Monday, July 25, 2011

Butter Brain

So the other day I was at the grocery store, picking up a few necessary items.  One of which was butter.

We go through butter in this family like water.

Got bread?  Put some butter on it.  Got pasta?  Put some butter on it.  Potatoes?  Butter.  Veggies?  Butter.  Steak?  Butter.  Mmmmmm, butter.

And I don't discriminate.  Butter, margarine...all are welcome at my house.  In fact, we mostly use a little product known as "I Can't Believe it's Not Butter!"  Which seriously, they need to find a new name for that already.  It's time.


I was at the store, picking up some butter.  So I made my way over to the dairy aisle, and reached for my standard two-pack of the good stuff:

And then I paused and noticed this bad boy sitting right next to it:

And I thought to myself..."Why do I always buy the two-pack?  Why not the big daddy butter?"  I mean, we always use all of the butter.  There is no such thing in my vocabulary as too much butter.   

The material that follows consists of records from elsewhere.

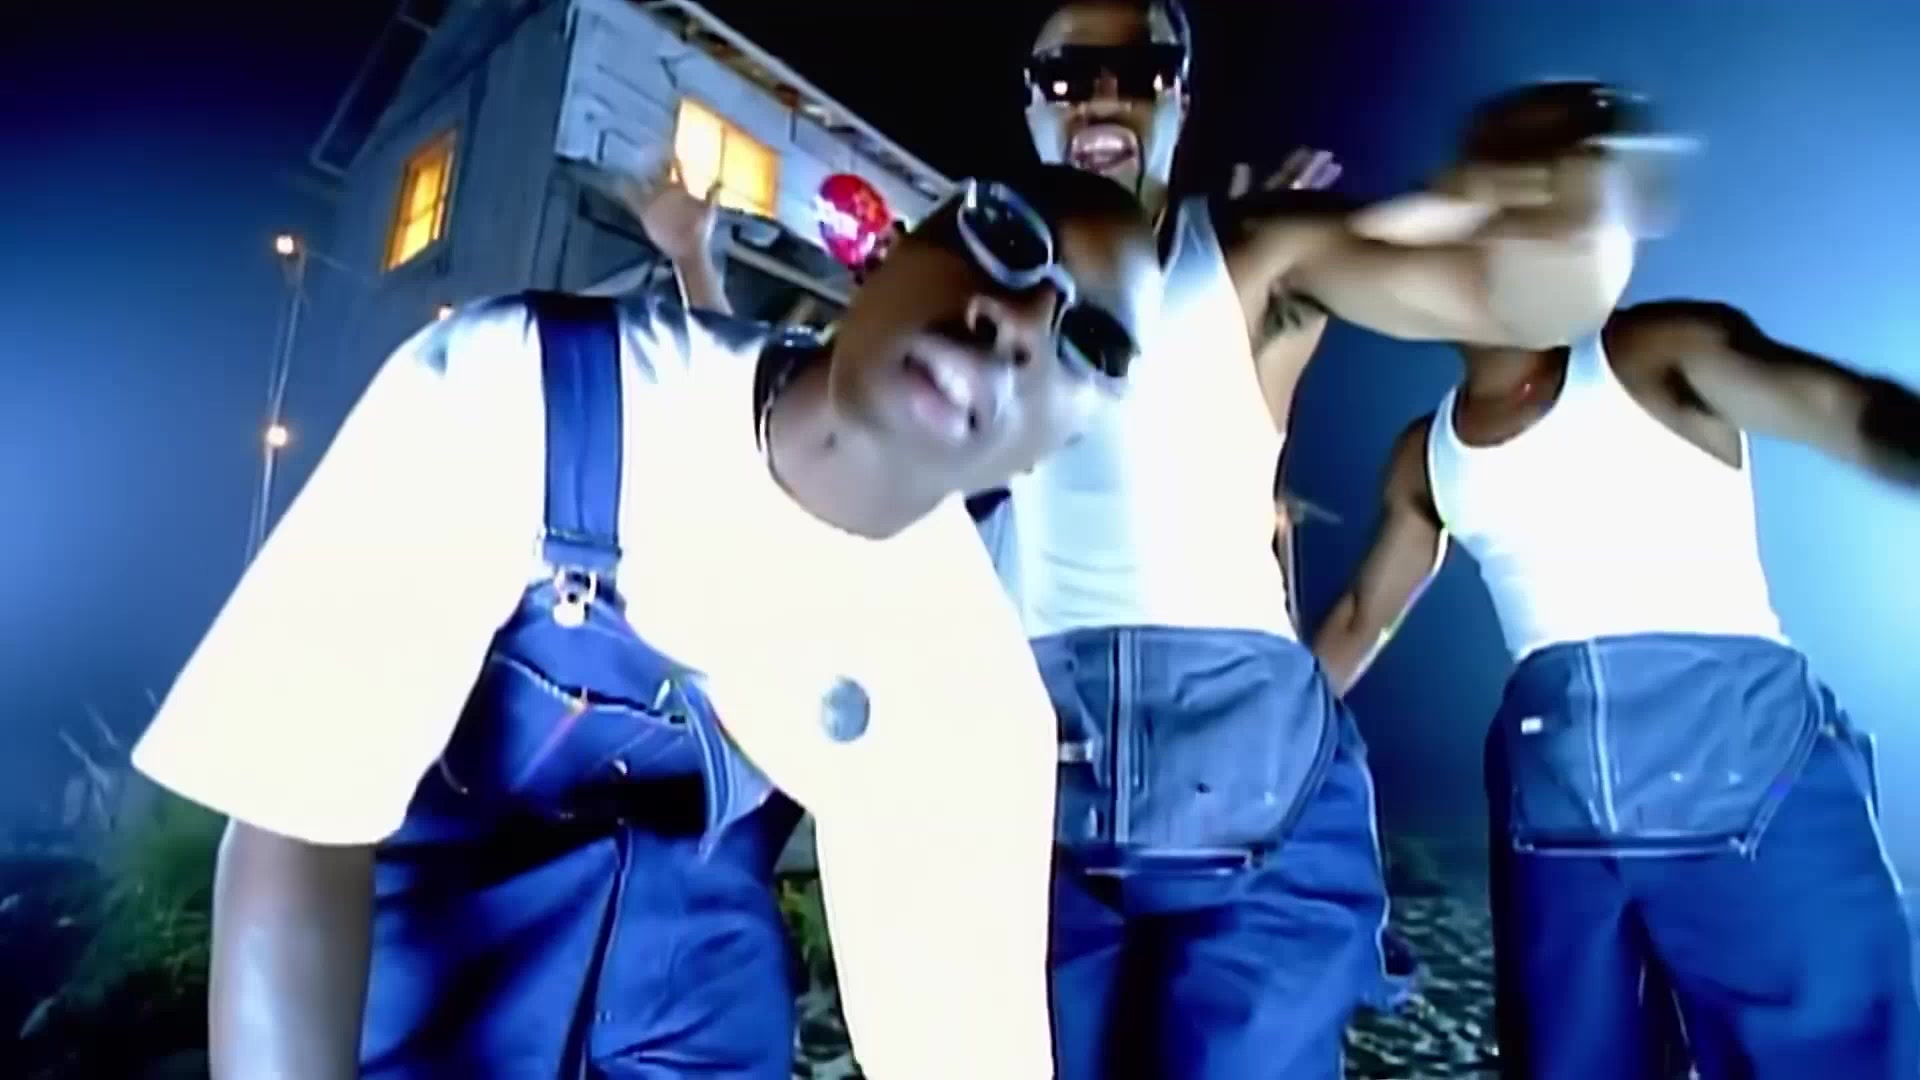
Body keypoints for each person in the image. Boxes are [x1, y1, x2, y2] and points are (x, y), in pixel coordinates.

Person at [129, 163, 1163, 1080]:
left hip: (695, 1023)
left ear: (1062, 449)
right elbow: (297, 815)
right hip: (422, 993)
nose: (1019, 321)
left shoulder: (969, 701)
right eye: (1011, 240)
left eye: (1092, 343)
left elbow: (958, 1051)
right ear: (888, 249)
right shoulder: (524, 388)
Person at [995, 3, 1651, 1075]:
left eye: (1138, 68)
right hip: (1051, 782)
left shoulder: (1255, 256)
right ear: (1031, 103)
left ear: (1179, 99)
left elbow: (1520, 302)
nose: (1103, 94)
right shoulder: (975, 278)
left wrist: (1566, 192)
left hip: (1248, 774)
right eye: (1070, 74)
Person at [1310, 81, 1920, 1080]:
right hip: (1563, 813)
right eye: (1515, 194)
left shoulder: (1649, 351)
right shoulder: (1427, 453)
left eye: (1561, 193)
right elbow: (1358, 618)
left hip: (1740, 775)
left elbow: (1846, 412)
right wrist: (1268, 742)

"But what about toast crumbs, Megan?"  I reminded myself.  (Silently, of course.  I don't talk to myself out loud at the grocery store.  Usually.)  "You don't want a bunch of toast crumbs lingering in the precious butter!"

But then again, you can always scrape out the toast crumbs.  Hmmmm.

And then my environmental conscience kicked in.  Wouldn't one giant tub of butter be made out of less plastic than two smaller tubs of butter? 

What to do, what to do...

And then I decided.  One tub of butter it was.  It just felt right.

On Sunday morning, I opened that giant tub of butter and proceeded to make my family a breakfast to die for. Scrambled eggs, fried eggs, hashbrowns, bacon, the works.  I had every burner going.  I was super-mom.  I had one hand scrambling, the other hand flipping, butter being spread, hasbrowns being tended to, and then I saw it.

The lid to the big daddy tub of butter.  Sitting on the burner, right where I'd placed it just a moment ago.  Melting into goo while emitting an eerie yellow smoke. 

And then I remembered why I buy the two-pack.

Butter back-up.  You never want to be without it.



MelissaKell said...

LOL. That's so funny b/c I buy the smaller ones, too, b/c of the lingering toast crumbs in the larger one! But environmentally, you're right! Glad you didn't have a fire. :)

Jen said...

Or, you could learn to not to put the lid on the stove.

Either way.



Barbara Manatee said...

oh no! My mom once put a crock pot (an old one that had 4 'legs') on a hot burner. That crock pot now only has 3 legs and needs a couple trivets or hot pads to sit beneath it to keep it propped up.

BranderPaul said...

You are THREE FRIENDS AWAY from 600 followers. When you hit that, we're going to Red Lobster. Hell, I might get three of my co-workers to sign up just so we can have Crab-Feast. With BUTTER.

championm2000 said...

Thank you for reminding me why I don't cook :-)

Emily said...

Now I finally have a name for the five pounds of butter I seem to have in my fridge at all times. Butter back-up!


Rebecca @ Unexplained X2 said...

I love how you spin something so mundane into a story that I just read with rapt attention! Love it!

I like Jen's idea though...get the lid off the stove, silly!

I hate hate hate toast crumbs...Husband also loves to leave little pieces of broccoli in there...we now use separate butters. Talk about marital issues, huh?